Objectifs:
a - Dans la transcription, pourquoi l'intervenant présente-t-il sa remarque à M. Light comme une demande ? Répondez en une à trois phrases.
b - Recopiez fidèlement le passage de la transcription qui s'ouvre sur les mots contenant « C'est avec plaisir » et se termine par « recommander au gouvernement. ».

Bloc de texte:
....

C'est avec plaisir que je vais répondre aux questions.
:
Merci beaucoup, monsieur le président.
Merci, monsieur Light, de votre présence ici ainsi que de l'information et de l'analyse qui ont mené à cette enquête.
Je voudrais simplement souligner — je suppose que c'est une demande, car il est parfois difficile de s'attaquer à l'essentiel dans le temps accordé aux questions — que vous avez mentionné qu'il existe des recommandations sur la façon dont un gouvernement peut garantir que les droits sont respectés pendant les enquêtes. Je me demande si vous pouvez, compte tenu de votre expertise, faire parvenir aux comités des recommandations précises — en général, une recommandation peut comprendre deux ou trois phrases — et si vous pouvez décortiquer cela au point de permettre au Comité d'avoir quelque chose à recommander au gouvernement.
Je fais juste remarquer, pour votre gouverne, monsieur Light, que j'ai déposé une question à inscrire au Feuilleton pour demander des détails supplémentaires sur l'ampleur de la situation dans l'ensemble de l'appareil gouvernemental. Je sais qu'on a mentionné 13 ministères. Services partagés Canada a dit qu'il pourrait y en avoir plus, et j'ai donc posé cette question, et j'espère que le gouvernement donnera cette information. Je crois qu'il a 45 jours pour répondre, donc probablement environ un mois et demi.

....

Données fournies:

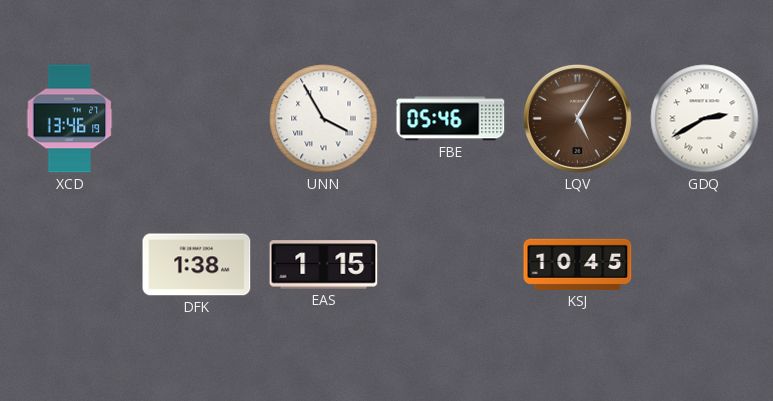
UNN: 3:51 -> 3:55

....

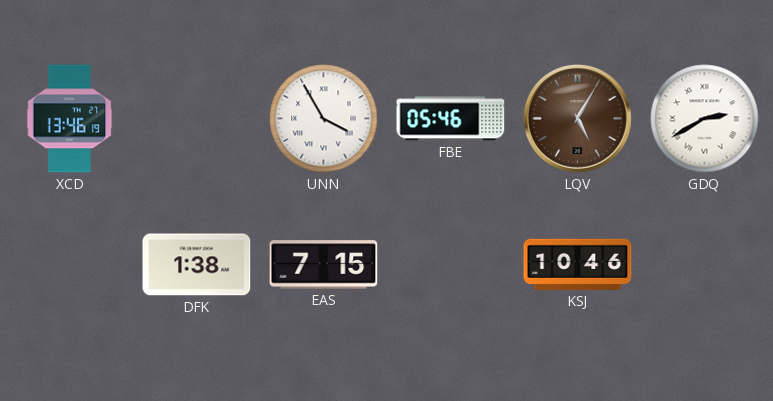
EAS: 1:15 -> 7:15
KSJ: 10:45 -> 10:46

....

Les réponses:
a - Selon l'intervenant, il est parfois difficile de s'attaquer à l'essentiel dans le temps accordé aux questions. Il demande donc à M. Light de faire parvenir aux comités des recommandations précises.

b -
C'est avec plaisir que je vais répondre aux questions.
:
Merci beaucoup, monsieur le président.
Merci, monsieur Light, de votre présence ici ainsi que de l'information et de l'analyse qui ont mené à cette enquête.
Je voudrais simplement souligner — je suppose que c'est une demande, car il est parfois difficile de s'attaquer à l'essentiel dans le temps accordé aux questions — que vous avez mentionné qu'il existe des recommandations sur la façon dont un gouvernement peut garantir que les droits sont respectés pendant les enquêtes. Je me demande si vous pouvez, compte tenu de votre expertise, faire parvenir aux comités des recommandations précises — en général, une recommandation peut comprendre deux ou trois phrases — et si vous pouvez décortiquer cela au point de permettre au Comité d'avoir quelque chose à recommander au gouvernement.